◆ Aim of the task:
When a line contains the string "shoppers", it counts once; give the total of such lines in the entries below and nothing else.

◆ Given records:
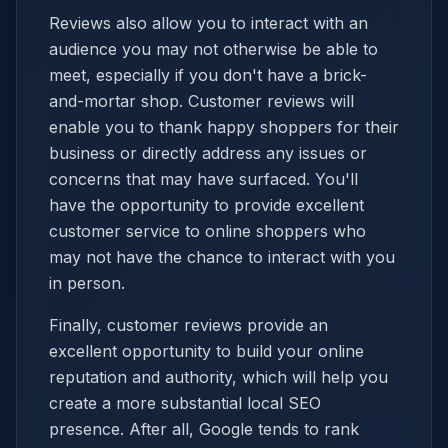
Reviews also allow you to interact with an
audience you may not otherwise be able to
meet, especially if you don't have a brick-
and-mortar shop. Customer reviews will
enable you to thank happy shoppers for their
business or directly address any issues or
concerns that may have surfaced. You'll
have the opportunity to provide excellent
customer service to online shoppers who
may not have the chance to interact with you
in person.
Finally, customer reviews provide an
excellent opportunity to build your online
reputation and authority, which will help you
create a more substantial local SEO
presence. After all, Google tends to rank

◆ Completed task:
2